20.07.27 | 堺俊治の独り言的情報

今月の10日にイタリアのベネチアで開催されたG20の財務相・中央銀行総裁会議において、法人税率を各国共通で「15%以上」とする最低税率の導入で合意したと報道されました。

 現在の経済活動は100年前の限定された地域活動から常に地球規模の展開を視野に入れた経済活動が当たり前となっています。そのためWHOなどを組織して、国家間経済活動のルールを取り決めたりをしてきたのでしょうが、国際課税のルールは100年間ほぼ変更されないままできた結果、タックスヘイブン(租税回避地域)を国策とする地域や国の出現で、そのタックスヘイブンを過剰に利用して過大な課税逃れをする企業や富裕層が大きな問題となっています。2015年にパナマ文書が漏洩して、世界中の2万社を超える大企業や政治家や経営者のタックスヘイブンでの課税逃れ口座が明らかになり大問題にもなりました。莫大に金を稼いでいる企業や経営者が多大な税逃れをしていることが明らかになり、所得格差を生み出す原因にもなっていることが明らかになったのです。そのうえ単に課税逃れだけではなく、不法な資金(脱税など)や闇取引での資金(麻薬など)を通常の経済取引で流通できるようにマネーロンダリング(資金洗浄)するためにもタックスヘイブンが利用されているそうで、私はこのころから国連がSDGsなどを掲げるのなら、先ずこの問題の是正から取り組むべきで、国連のSDGsなどただのきれいごとの空論だと感じてきました。本質的な課題を避けて、きれいごとを掲げるのはどう見ても「胡散臭い」と思うのです。タックスヘイブンで逃れている課税額が年間凡そ40兆円といわれています。この資金でSDGsの目標など直ぐに達成されると思いませんか。ビニール袋3円にどんな意義があるのかです。
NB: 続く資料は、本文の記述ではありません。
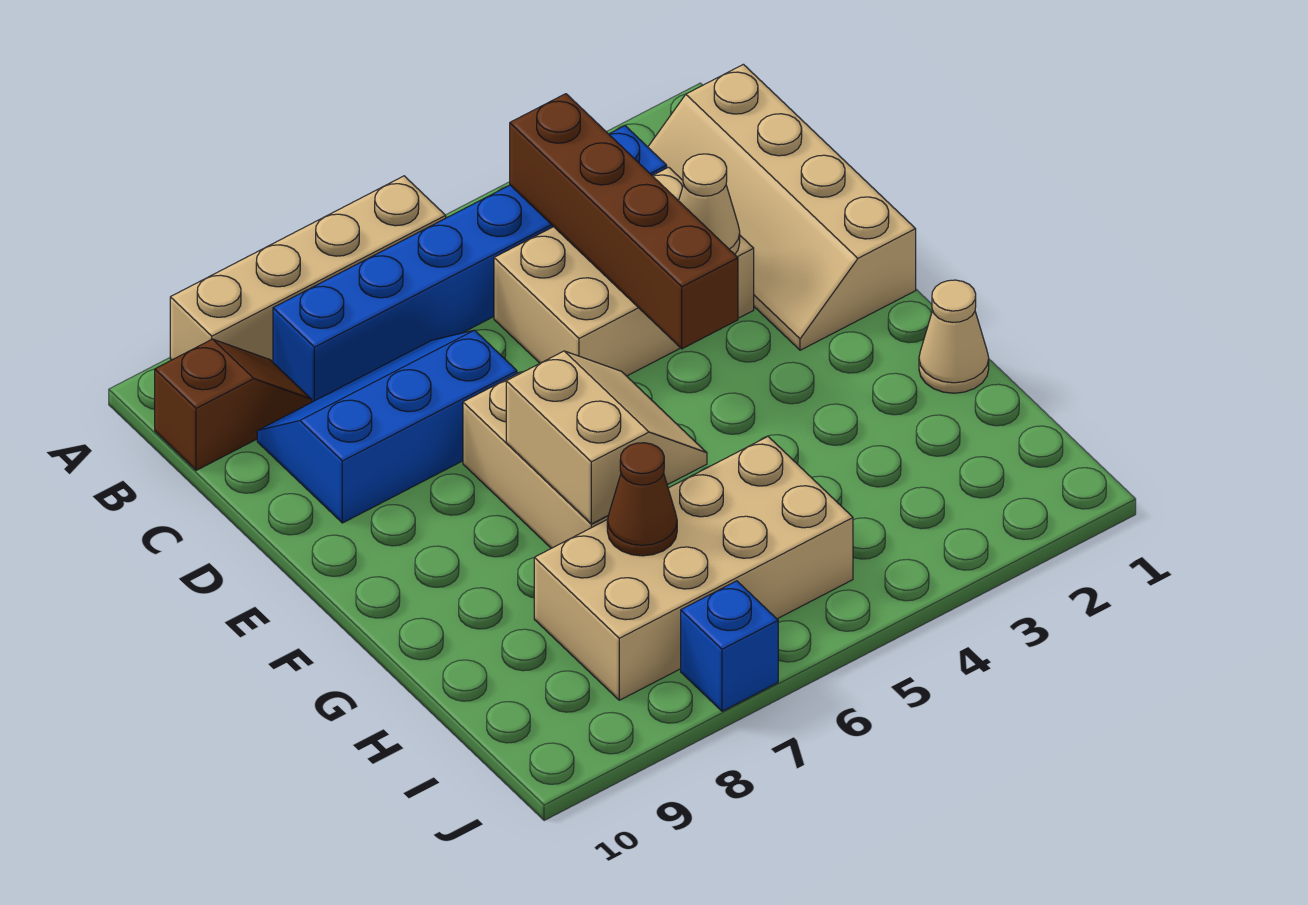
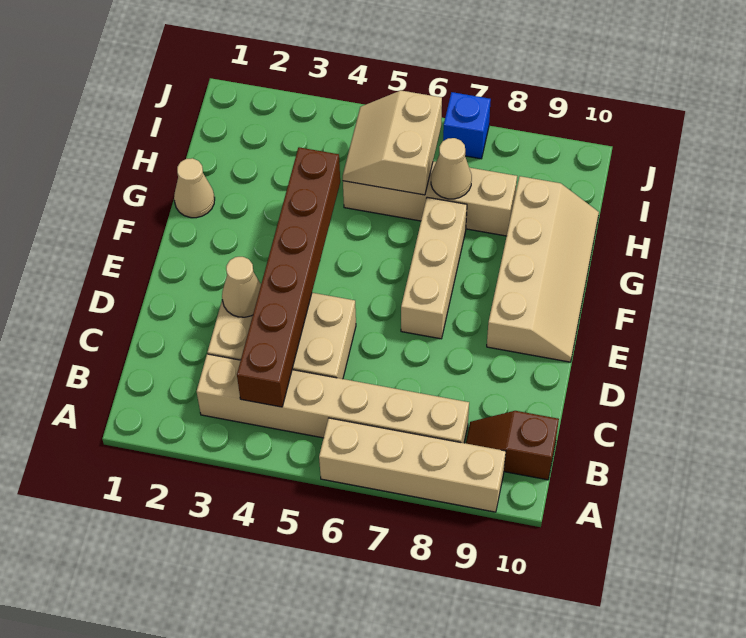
tan slope B1:E2 level 1 top 1 -> tan slope E9:H10 level 1 top 9
blue brick B3:B8 level 1 -> tan brick B3:B8 level 1
brown brick B4:E4 level 2 -> brown brick B4:G4 level 2
blue slope C7:D9 level 1 top D -> none
tan slope F6:G7 level 2 top 7 -> tan slope H5:I6 level 2 top 6
tan brick H5:I8 level 1 -> tan brick H5:H8 level 1
brown cone H7 level 2 -> tan cone H7 level 2

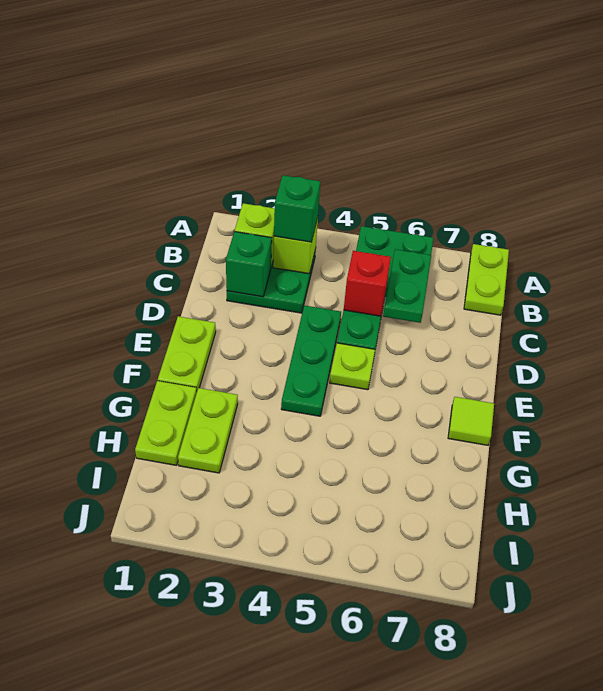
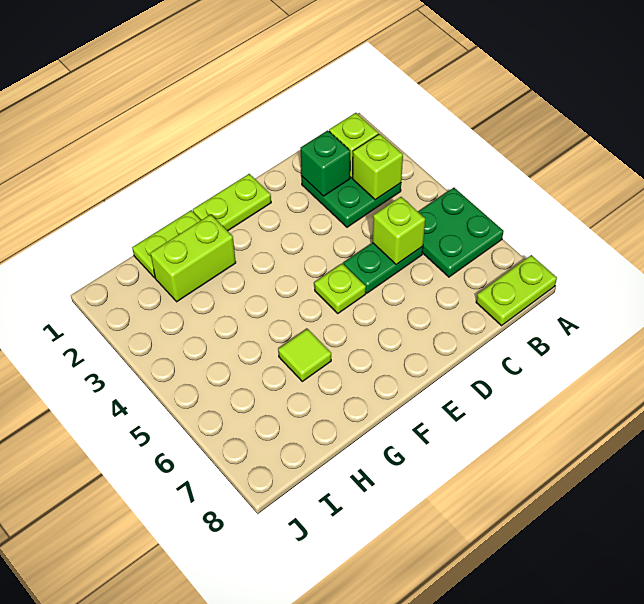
green brick B3 level 3 -> none
green plate B6:C6 level 2 -> none
red brick C5 level 2 -> lime brick C5 level 2
green plate D4:F4 level 1 -> none
lime tile F8 level 1 -> lime tile G6 level 1
lime plate G2:H2 level 1 -> lime brick G2:H2 level 1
 現在オリンピックが開催され、世界中のアスリートが全く同じルールで競っています。もはや世界の経済活動も基本的には同じルール上で実施されるべきでしょう。その為には世界の法人税率を15%以上に統一するというのはOECD(経済協力開発機構)の大金星だと思います。私が税制と常に向き合ってきた仕事だからということもありますが、私にとってはここ数年来のトップニュースです。そしてOECDは、大手IT企業(GAFAなど)に対して「デジタル課税」という新たな税制の導入も決めたようです。GAFAなどの世界中に多国籍に展開する巨大IT企業は、これまでの様に工場や支店などの物理的課税拠点がないため、旧来の税制では課税対応が困難との判断で「デジタル課税」が創設されるようです。しかしながら当然のごとく反対勢力は存在します。何とか反対勢力の圧力に屈することなく、早急に全世界に「法人税率15%以上」「デジタル課税」を導入し、施行されることを望みます。